Each of the entries below is to be written out exactly, and the images skipped.

____ The input

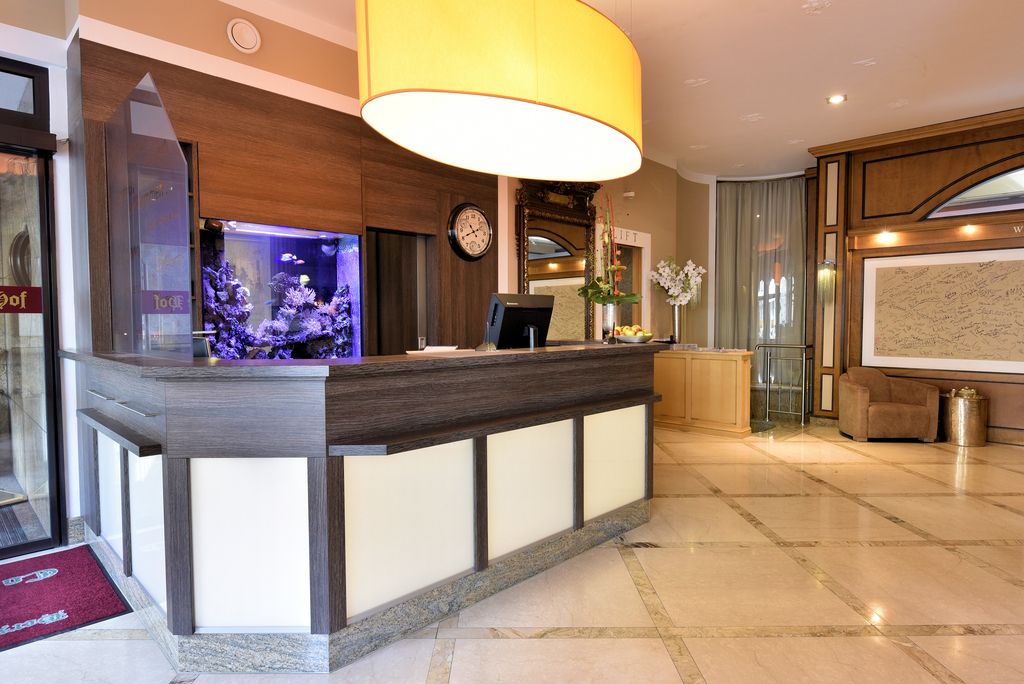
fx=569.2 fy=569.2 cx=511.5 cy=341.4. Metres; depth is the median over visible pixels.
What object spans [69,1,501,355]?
wood panel wall
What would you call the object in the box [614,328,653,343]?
fruit bowl
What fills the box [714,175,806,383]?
curtain
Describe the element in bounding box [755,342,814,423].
metal railing
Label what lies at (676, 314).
vase
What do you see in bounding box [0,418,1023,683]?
floor
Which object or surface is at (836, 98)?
recessed light
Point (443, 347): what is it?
paper
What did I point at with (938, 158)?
right wall
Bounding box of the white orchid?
[649,257,705,305]
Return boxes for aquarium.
[197,218,360,358]
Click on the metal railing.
(768, 383)
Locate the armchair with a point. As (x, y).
(908, 415)
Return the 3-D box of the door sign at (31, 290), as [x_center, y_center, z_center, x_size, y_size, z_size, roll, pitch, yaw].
[-2.762,-0.229,3.084,0.003,0.142,0.334,2,3,38]
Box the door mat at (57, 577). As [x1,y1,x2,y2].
[0,544,130,652]
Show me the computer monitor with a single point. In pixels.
(509, 308)
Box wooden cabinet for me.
[652,348,754,436]
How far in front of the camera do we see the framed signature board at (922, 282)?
6.25 m
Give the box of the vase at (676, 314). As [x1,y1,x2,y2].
[670,304,683,344]
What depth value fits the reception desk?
2.33 m
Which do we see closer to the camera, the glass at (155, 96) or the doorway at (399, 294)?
the glass at (155, 96)
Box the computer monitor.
[486,292,554,348]
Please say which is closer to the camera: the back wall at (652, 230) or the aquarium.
the aquarium
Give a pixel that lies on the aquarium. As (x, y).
(299, 270)
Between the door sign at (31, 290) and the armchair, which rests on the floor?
the armchair
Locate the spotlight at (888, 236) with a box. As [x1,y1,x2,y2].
[878,230,893,241]
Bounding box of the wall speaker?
[226,18,261,53]
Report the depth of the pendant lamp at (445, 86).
2.18 m
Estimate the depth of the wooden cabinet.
6.50 m
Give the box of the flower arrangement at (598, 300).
[575,191,637,307]
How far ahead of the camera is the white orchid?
7.20 m
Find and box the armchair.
[838,367,940,442]
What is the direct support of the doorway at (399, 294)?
in the wood panel wall at (167, 84)
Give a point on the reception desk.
(177, 455)
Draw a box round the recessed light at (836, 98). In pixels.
[826,94,846,104]
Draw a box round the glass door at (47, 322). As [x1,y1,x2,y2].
[0,113,65,562]
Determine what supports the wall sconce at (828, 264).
attached to the right wall at (938, 158)
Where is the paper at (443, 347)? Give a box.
[405,345,470,354]
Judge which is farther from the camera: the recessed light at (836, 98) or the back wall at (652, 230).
the back wall at (652, 230)
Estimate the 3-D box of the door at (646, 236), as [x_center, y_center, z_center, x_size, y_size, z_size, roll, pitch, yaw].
[1.333,-0.149,7.063,0.306,2.407,0.975,2,4,44]
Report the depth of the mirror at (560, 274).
5.87 m
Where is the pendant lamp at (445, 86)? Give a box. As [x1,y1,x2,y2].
[354,0,642,184]
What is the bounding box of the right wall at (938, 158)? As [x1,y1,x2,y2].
[804,106,1023,444]
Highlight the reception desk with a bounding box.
[61,343,667,671]
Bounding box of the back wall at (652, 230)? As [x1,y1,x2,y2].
[500,158,718,347]
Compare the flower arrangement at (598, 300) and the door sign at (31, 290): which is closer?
the door sign at (31, 290)
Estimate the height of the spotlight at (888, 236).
0.089 m
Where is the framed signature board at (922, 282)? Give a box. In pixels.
[860,246,1023,375]
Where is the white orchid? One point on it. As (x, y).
(666, 270)
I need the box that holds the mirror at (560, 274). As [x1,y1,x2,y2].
[515,178,601,343]
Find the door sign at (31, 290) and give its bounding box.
[0,285,43,313]
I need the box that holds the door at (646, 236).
[596,225,649,336]
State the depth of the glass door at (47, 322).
3.23 m
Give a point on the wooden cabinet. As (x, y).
(720, 363)
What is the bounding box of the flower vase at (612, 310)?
[600,302,618,342]
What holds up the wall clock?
attached to the wood panel wall at (167, 84)
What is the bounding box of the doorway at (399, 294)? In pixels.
[366,227,432,354]
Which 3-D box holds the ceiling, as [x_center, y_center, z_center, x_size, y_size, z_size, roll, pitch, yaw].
[1.519,-2.184,2.428,8.098,0.136,12.511,2,4,44]
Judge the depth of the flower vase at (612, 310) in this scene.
3.94 m
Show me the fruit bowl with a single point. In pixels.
(636, 340)
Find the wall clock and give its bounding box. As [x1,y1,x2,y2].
[447,202,492,261]
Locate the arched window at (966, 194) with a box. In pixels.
[923,164,1023,219]
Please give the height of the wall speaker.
0.204 m
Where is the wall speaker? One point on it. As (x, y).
(249, 42)
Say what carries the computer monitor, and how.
on the reception desk
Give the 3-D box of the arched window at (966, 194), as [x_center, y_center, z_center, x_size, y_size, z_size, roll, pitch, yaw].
[5.366,-1.588,5.758,1.995,0.545,0.060,2,4,44]
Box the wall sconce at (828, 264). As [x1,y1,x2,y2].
[816,259,836,305]
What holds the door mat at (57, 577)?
on the floor
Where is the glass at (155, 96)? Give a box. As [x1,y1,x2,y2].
[105,74,194,361]
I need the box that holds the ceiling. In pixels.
[231,0,1023,179]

________

--- Result ---
fx=569.2 fy=569.2 cx=511.5 cy=341.4. Metres; depth is the median over visible pixels.
What object spans [69,1,501,355]?
wood panel wall
What would you call the object in the box [614,328,653,343]?
fruit bowl
What fills the box [714,175,806,383]?
curtain
Describe the element in bounding box [755,342,814,423].
metal railing
Label what lies at (676, 314).
vase
What do you see in bounding box [0,418,1023,683]?
floor
Which object or surface is at (836, 98)?
recessed light
Point (443, 347): what is it?
paper
What did I point at with (938, 158)?
right wall
Bounding box of the white orchid?
[649,257,705,305]
Return boxes for aquarium.
[197,218,360,358]
Click on the metal railing.
(768, 383)
Locate the armchair with a point. As (x, y).
(908, 415)
Return the 3-D box of the door sign at (31, 290), as [x_center, y_center, z_center, x_size, y_size, z_size, roll, pitch, yaw].
[-2.762,-0.229,3.084,0.003,0.142,0.334,2,3,38]
Box the door mat at (57, 577). As [x1,y1,x2,y2].
[0,544,130,652]
Show me the computer monitor with a single point. In pixels.
(509, 308)
Box wooden cabinet for me.
[652,348,754,436]
How far in front of the camera do we see the framed signature board at (922, 282)?
6.25 m
Give the box of the vase at (676, 314). As [x1,y1,x2,y2].
[670,304,683,344]
What depth value fits the reception desk?
2.33 m
Which do we see closer to the camera, the glass at (155, 96) or the doorway at (399, 294)?
the glass at (155, 96)
Box the computer monitor.
[486,292,554,348]
Please say which is closer to the camera: the back wall at (652, 230) or the aquarium.
the aquarium
Give a pixel that lies on the aquarium. As (x, y).
(299, 270)
Between the door sign at (31, 290) and the armchair, which rests on the floor?
the armchair
Locate the spotlight at (888, 236) with a box. As [x1,y1,x2,y2].
[878,230,893,241]
Bounding box of the wall speaker?
[226,18,261,53]
Report the depth of the pendant lamp at (445, 86).
2.18 m
Estimate the depth of the wooden cabinet.
6.50 m
Give the box of the flower arrangement at (598, 300).
[575,191,637,307]
How far ahead of the camera is the white orchid?
7.20 m
Find and box the armchair.
[838,367,940,442]
What is the direct support of the doorway at (399, 294)?
in the wood panel wall at (167, 84)
Give a point on the reception desk.
(177, 455)
Draw a box round the recessed light at (836, 98). In pixels.
[826,94,846,104]
Draw a box round the glass door at (47, 322). As [x1,y1,x2,y2].
[0,113,65,562]
Determine what supports the wall sconce at (828, 264).
attached to the right wall at (938, 158)
Where is the paper at (443, 347)? Give a box.
[405,345,470,354]
Judge which is farther from the camera: the recessed light at (836, 98) or the back wall at (652, 230).
the back wall at (652, 230)
Estimate the 3-D box of the door at (646, 236), as [x_center, y_center, z_center, x_size, y_size, z_size, roll, pitch, yaw].
[1.333,-0.149,7.063,0.306,2.407,0.975,2,4,44]
Report the depth of the mirror at (560, 274).
5.87 m
Where is the pendant lamp at (445, 86)? Give a box. As [x1,y1,x2,y2].
[354,0,642,184]
What is the bounding box of the right wall at (938, 158)? As [x1,y1,x2,y2].
[804,106,1023,444]
Highlight the reception desk with a bounding box.
[61,343,667,671]
Bounding box of the back wall at (652, 230)? As [x1,y1,x2,y2].
[500,158,718,347]
Compare the flower arrangement at (598, 300) and the door sign at (31, 290): which is closer?
the door sign at (31, 290)
Estimate the height of the spotlight at (888, 236).
0.089 m
Where is the framed signature board at (922, 282)? Give a box. In pixels.
[860,246,1023,375]
Where is the white orchid? One point on it. As (x, y).
(666, 270)
I need the box that holds the mirror at (560, 274). As [x1,y1,x2,y2].
[515,178,601,343]
Find the door sign at (31, 290) and give its bounding box.
[0,285,43,313]
I need the box that holds the door at (646, 236).
[596,225,649,336]
State the depth of the glass door at (47, 322).
3.23 m
Give a point on the wooden cabinet. As (x, y).
(720, 363)
What is the bounding box of the flower vase at (612, 310)?
[600,302,618,342]
What holds up the wall clock?
attached to the wood panel wall at (167, 84)
What is the bounding box of the doorway at (399, 294)? In pixels.
[366,227,432,354]
Which 3-D box holds the ceiling, as [x_center, y_center, z_center, x_size, y_size, z_size, roll, pitch, yaw].
[1.519,-2.184,2.428,8.098,0.136,12.511,2,4,44]
Judge the depth of the flower vase at (612, 310) in this scene.
3.94 m
Show me the fruit bowl with a single point. In pixels.
(636, 340)
Find the wall clock and give its bounding box. As [x1,y1,x2,y2].
[447,202,492,261]
Locate the arched window at (966, 194) with a box. In pixels.
[923,164,1023,219]
Please give the height of the wall speaker.
0.204 m
Where is the wall speaker? One point on it. As (x, y).
(249, 42)
Say what carries the computer monitor, and how.
on the reception desk
Give the 3-D box of the arched window at (966, 194), as [x_center, y_center, z_center, x_size, y_size, z_size, roll, pitch, yaw].
[5.366,-1.588,5.758,1.995,0.545,0.060,2,4,44]
Box the wall sconce at (828, 264). As [x1,y1,x2,y2].
[816,259,836,305]
What holds the door mat at (57, 577)?
on the floor
Where is the glass at (155, 96)? Give a box. As [x1,y1,x2,y2].
[105,74,194,361]
I need the box that holds the ceiling. In pixels.
[231,0,1023,179]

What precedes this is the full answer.